# GM V8



## olley (May 1, 2005)

Hi just though I would take a picture of my 8.1 litre V8 for you poor old boys with your 2-2.8 litre lawnmower engines.

It develops 340BHP and 455lbs of torque :lol: 

Now don,t get bitchy and mention fuel consumption.

The relay that was the cause of all the trouble on Monday, is sitting to the left of the picture on top of the intake manifold.


----------



## Scotjimland (May 23, 2005)

Hey Olley our genny engine is bigger :lol: :lol: :lol: :lol: 

Seriously, IMO that relay is poorly sited, it must get pretty hot, I would get it moved to a cooler location..

A pic of our engine :wink:


----------



## LC1962 (Oct 6, 2005)

Our 6.8-litre Ford Triton V10s produce 355 hp at 4,750 rpm and 455 lb.-ft. of torque at 3,250 rpm......our little 24 footer goes like the clappers if you want it to, even pulls up-hill with the parts trailer on the back :wink: 

I'd add a pic of the engine but its persistently pouring outside and I aint gettin' wet!


----------



## olley (May 1, 2005)

Hi Jim, funny you should say that, as the RAC man said exactly the same!

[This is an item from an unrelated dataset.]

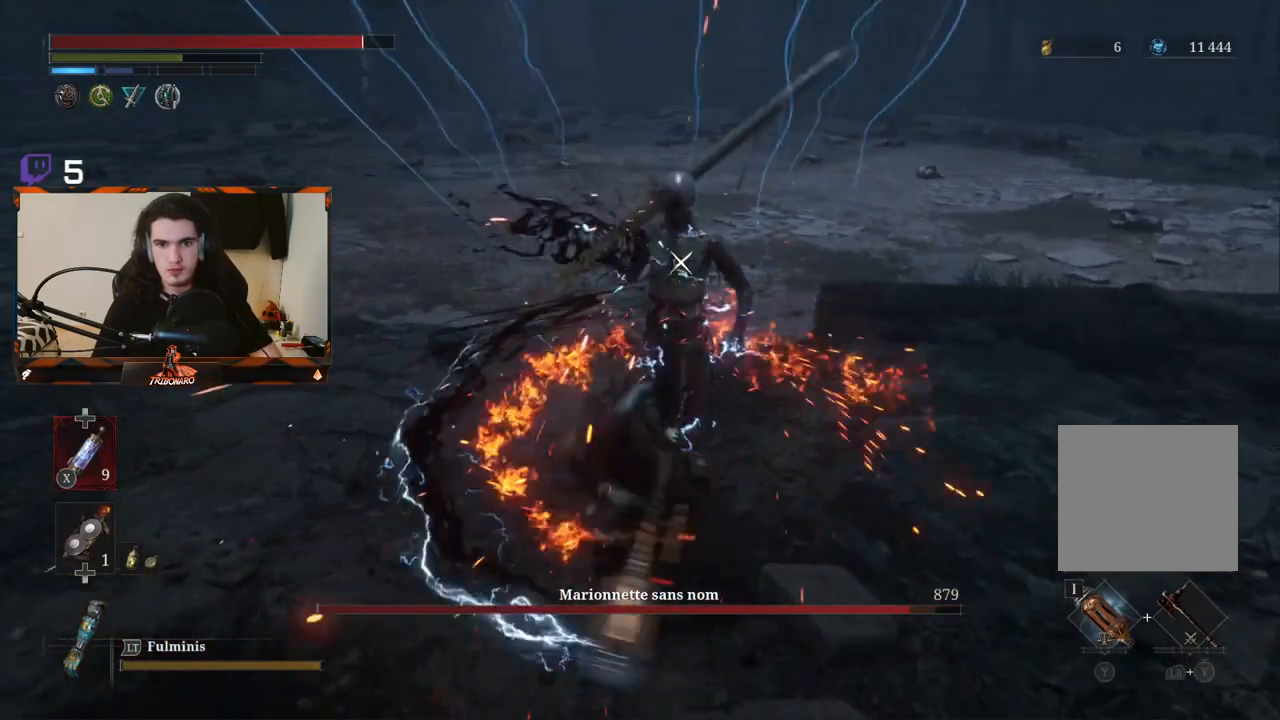
{"buttons": [], "left_stick": "center", "right_stick": "center", "events": [[50, "R1", "down"], [167, "R1", "up"], [217, "R1", "down"], [317, "R1", "up"], [383, "R1", "down"], [483, "R1", "up"]]}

One one of the yankee sites they said the V10's where a bit buzzy Linda.

Olley


----------



## Scotjimland (May 23, 2005)

LC1962 said:


> even pulls up-hill with the parts trailer on the back :wink:


Must break down a lot if you take a parts trailer 8O :lol: :lol: :lol:
Do you have any spare wheels to fit George on it ? :wink:


----------



## Motorhomersimpson (May 9, 2005)

olley said:


> *It develops 340BHP and 455lbs of torque*


A mere toy compared to this, don't you think :lol:

Maximum power: 108,920 hp at 102 rpm

Maximum torque: 5,608,312 lb/ft at 102rpm

http://www.bath.ac.uk/~ccsshb/12cyl/

MHS...Rob


----------



## LC1962 (Oct 6, 2005)

Motorhomersimpson said:


> olley said:
> 
> 
> > *It develops 340BHP and 455lbs of torque*
> ...


WOW 8O 
Thats the mother of all cranks! I wouldn't fancy trying to put that on our crank balancer! :lol: :lol:


----------



## Motorhomersimpson (May 9, 2005)

Hi Linda,

I should think doing an oil change would be a mammoth task alone, it is big isn’t it, see olley, my engine pictures are bigger than yours… :bootyshake: :bootyshake: :lol: :lol: 

Still think your rv is great though olley, shame I missed you at Newbury. 

MHS…Rob


----------



## olley (May 1, 2005)

Hi Rob I saw you coming and hid up in the beer tent :lol: 

Olley


----------



## Motorhomersimpson (May 9, 2005)

:lol: :lol: :lol: 


MHS....Rob


----------



## LC1962 (Oct 6, 2005)

ScotJimland said:


> LC1962 said:
> 
> 
> > even pulls up-hill with the parts trailer on the back :wink:
> ...


Not given us a days trouble Jim......yet! 8O

Its especially funny seeing the look on the faces of other MH drivers when you go past them & they see you're towing a huge box behind and still maintaining speed :lol:

Re the wheel.. I am still awaiting return contact from that source you gave me. Will get you one in time, don't worry! :wink:

Rob...you missed us too  at least if you did wander by you didn't say hello **sniff**


----------



## Motorhomersimpson (May 9, 2005)

LC1962 said:


> Rob...you missed us too at least if you did wander by you didn't say hello **sniff**


Oh burger, never thought of that, you having a pitch there, real sorry Linda. 

MHS...Rob


----------



## LC1962 (Oct 6, 2005)

I'll forgive you Rob...this once :lol: :lol: 

I did get to meet a few of the other MHF regulars which was nice  

Linda


----------